Ezra SoleymaniEzra Soleymani
The Json file is valid. Here are the two fields and interger values that coming in scientific notation
  • "grossProfitDollars": 1.E-2,
  • "grossProfitPercent": 1.E-2,
John TowersJohn Towers
That's the problem. '1.E-2' isn't quoted in your JSON. If it's not quoted, the parser treats it as a number. '1.E-2' may be scientific notiation and represent a number but it's not actually a number - it's a string. So you'll either need to pass in the actual number so it's parsed as a number or quote the field so it's parsed as a string.
Ezra SoleymaniEzra Soleymani
I have created a mock json with value in quotes. I still gave me an error with josn deserializer
John TowersJohn Towers
Did it give you the same error? Or a different one?
Ezra SoleymaniEzra Soleymani
Nvm the string value work fine. the only problem is the  data from the third party cant chnage how  they send us the data. 
John TowersJohn Towers
What they're passing is not valid JSON so if possible they really should fix it.

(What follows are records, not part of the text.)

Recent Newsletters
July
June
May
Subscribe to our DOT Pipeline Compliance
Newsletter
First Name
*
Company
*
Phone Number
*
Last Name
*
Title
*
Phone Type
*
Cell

If not, you should be able to clean up the JSON string before you try to parse it. Try something like this:
 
String str = '{"grossProfitDollars": 1.E-2}';
Matcher match = Pattern.compile('[^"]([0-9]+\\.E-[0-9]+)').matcher(str);
String replacedText = match.replaceAll('"$1"');

This uses a regular expression to try to find unquoted instances of scientific notation and wrap them in quotes. Then you can just parse the 'replacedText' variable since it should be valid JSON.